Sadly, since this is the first year, only time and experience will tell.
One of the things with belts is that on most maintenance schedules, there’s both a mileage recommendation and a time recommendation, with replacement at whichever comes first. Chains are pretty much usually good for the life of the engine.
If you check the Fordtechmakuloco channel on YouTube, he describes pretty well how Ford plays fast and loose with their maintenance schedules. So don’t be surprised if you need to spend several hours if you do it yourself, or over a grand if you trust a shop to do it; when the time comes to change some belt that provides an imperceptible advantage in the short term.
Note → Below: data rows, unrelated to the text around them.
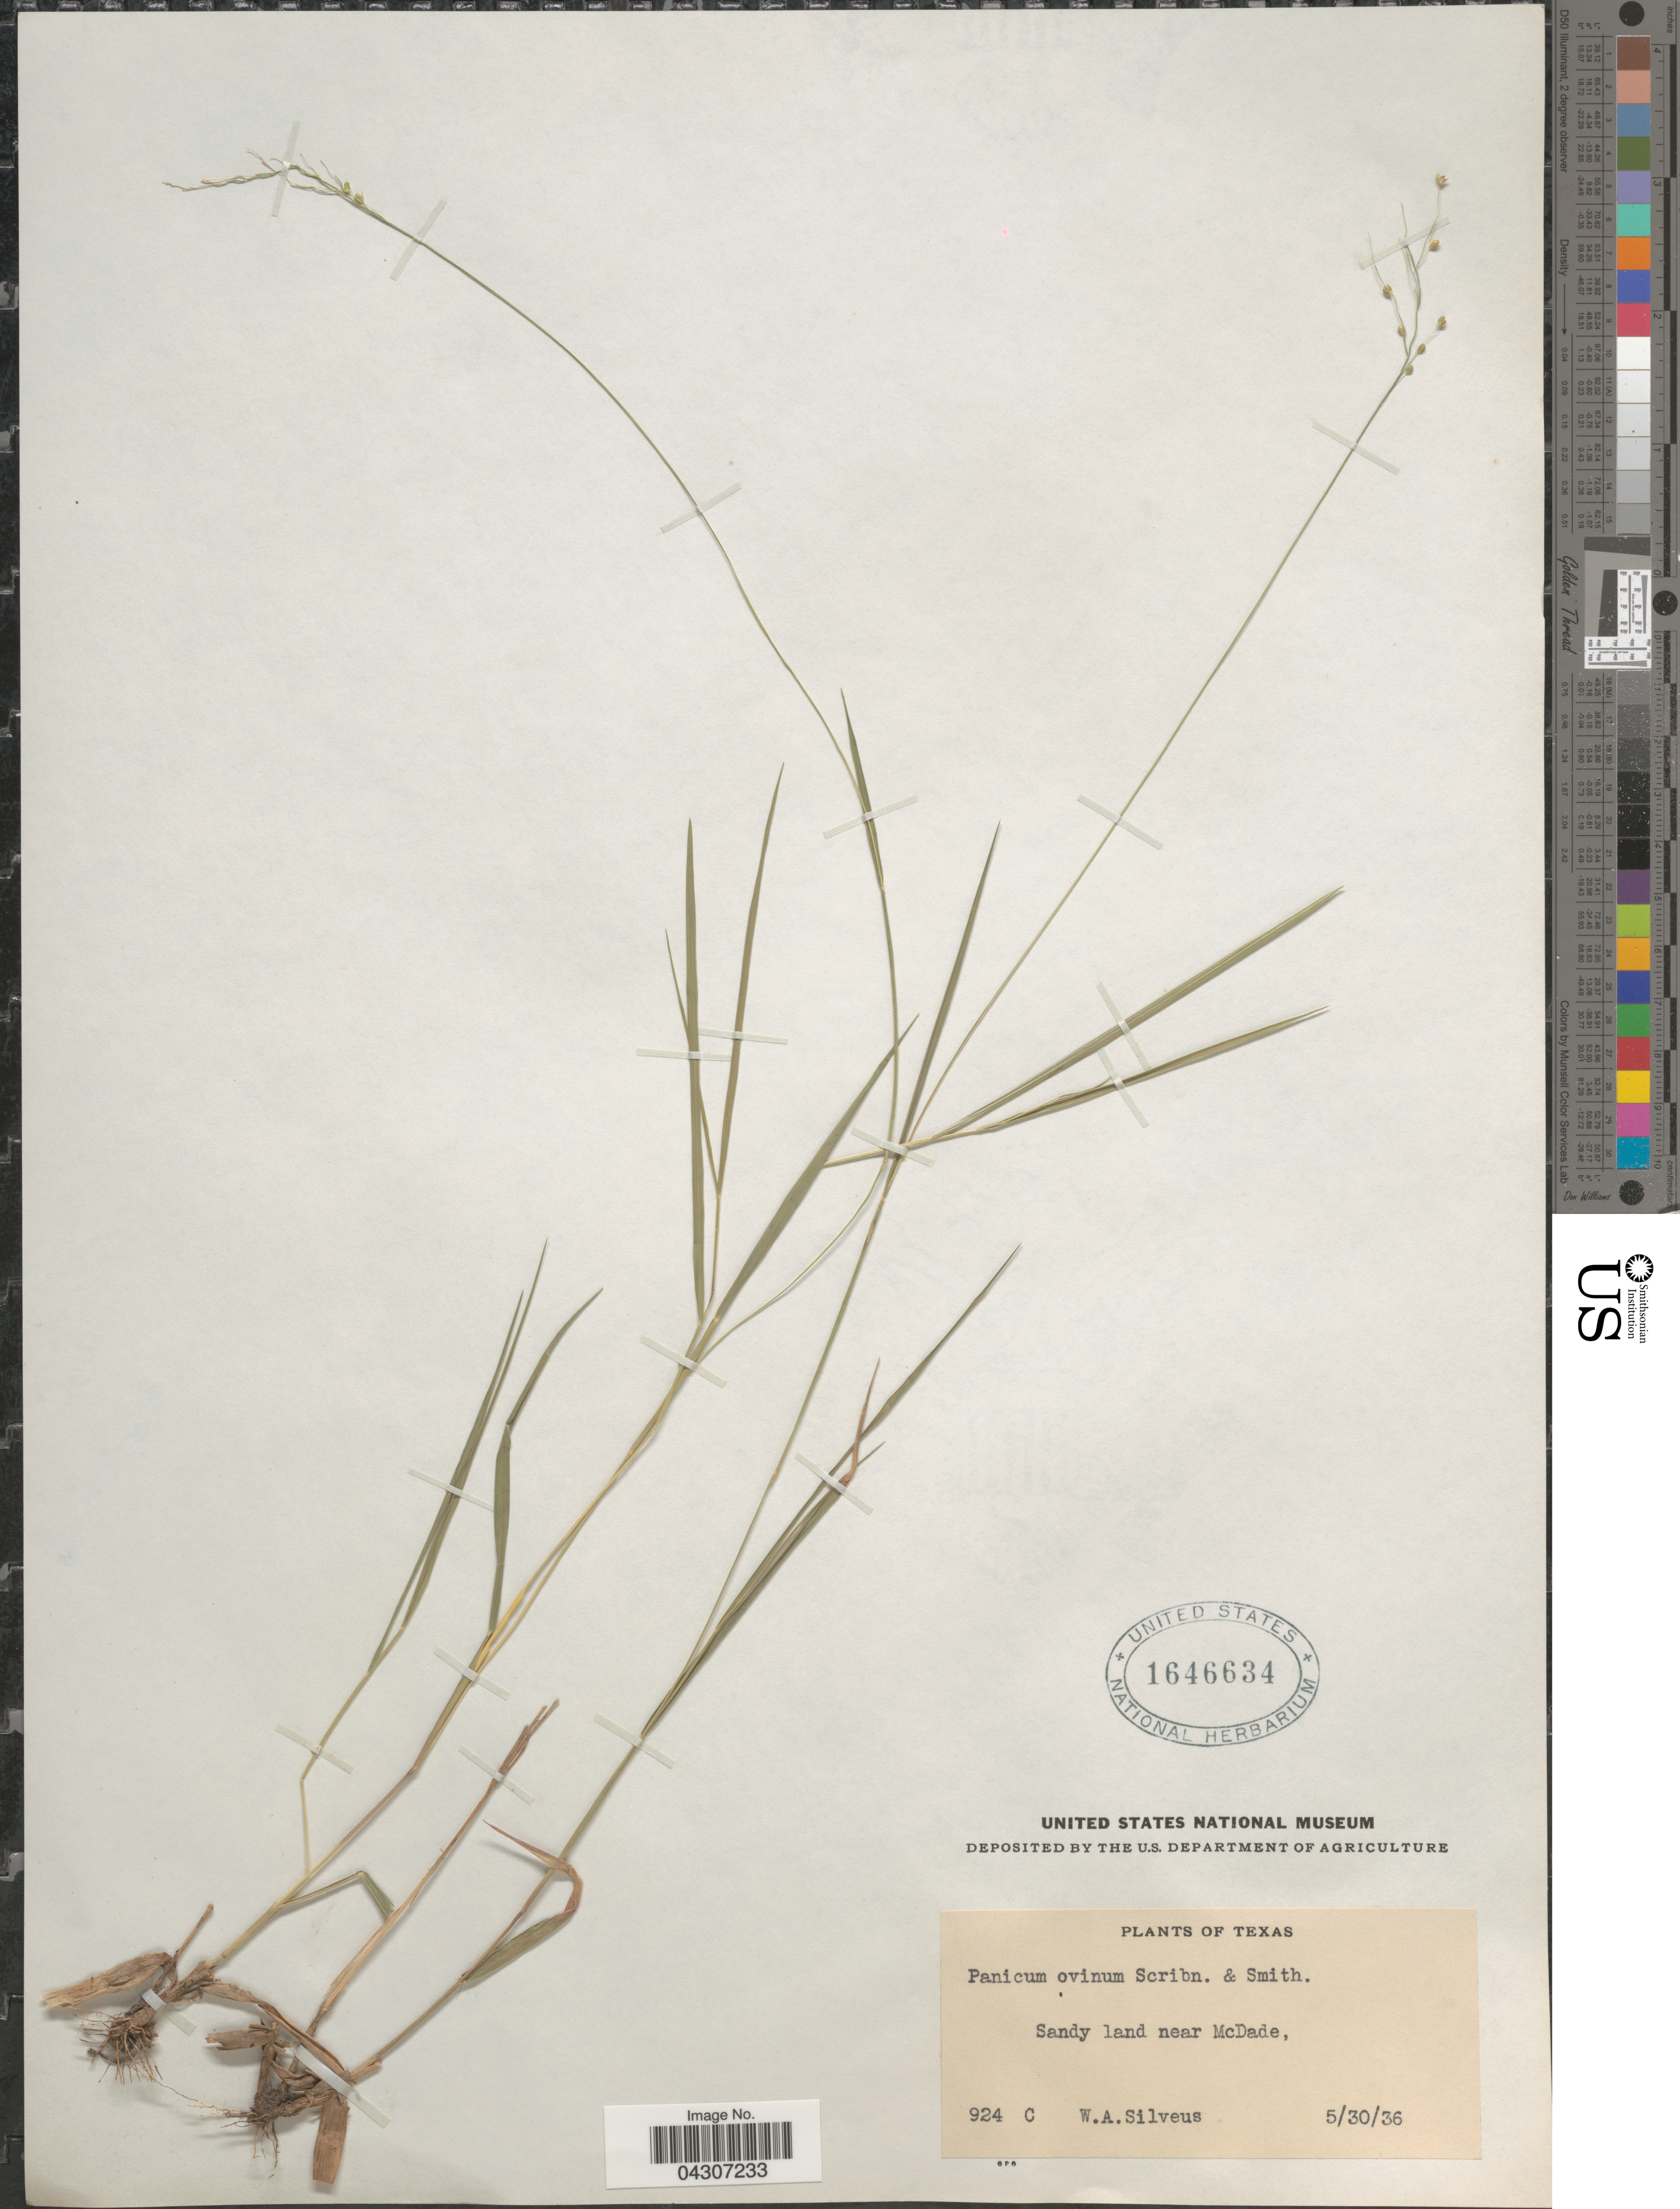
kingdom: Plantae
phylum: Tracheophyta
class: Liliopsida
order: Poales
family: Poaceae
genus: Dichanthelium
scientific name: Dichanthelium aciculare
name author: (Desv. ex Poir.) Gould & C.A. Clark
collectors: W. Silveus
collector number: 924C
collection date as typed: Transcribed d/m/y: 30/5/36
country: United States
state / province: Texas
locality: Sandy land near McDade.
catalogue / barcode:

Pretty much every EPA mileage improvement in the last decade has been at the expense of owners and if you factor in the shorter lifespan of modern vehicles along with the added maintenance costs, along with the inefficiencies that go along with those factors, I have little doubt that more oil is being burned in the long run chasing all these new problems for the sake of satisfying a test that doesn’t recognize the real world. Kind of like the early low water usage toilets that used half the water but had to be flushed three to four times as much. It’s the law of unintended consequences.
Ford isn’t alone with this trend, other manufacturers are guilty of exaggerating their maintenance costs at the expense of longevity. Things like ‘sealed’ transmissions with ‘lifetime’ fluids, direct injection that cokes up the intake valves, cylinder deactivation that spontaneously deactivates the entire engine under 100K miles, and other concepts that are either a step backward longevity wise or simply not ready for prime time.
About the only real benefit of the newest generation of trucks is improved safety and performance.
Well said Pedaldude.
Now I want to know why did they stop hanging oil pumps on the crankshaft?
Chains wear and stretch, belts stretch and break. While a belt may be reinforced with Kevlar, that will merely increase its resistance to stress, not necessarily make it last longer. Materials have a certain shelf life and are degraded by heat. A metal chain is much less susceptible to these factors, and in a crank mounted situation, the crank will outlast the pump.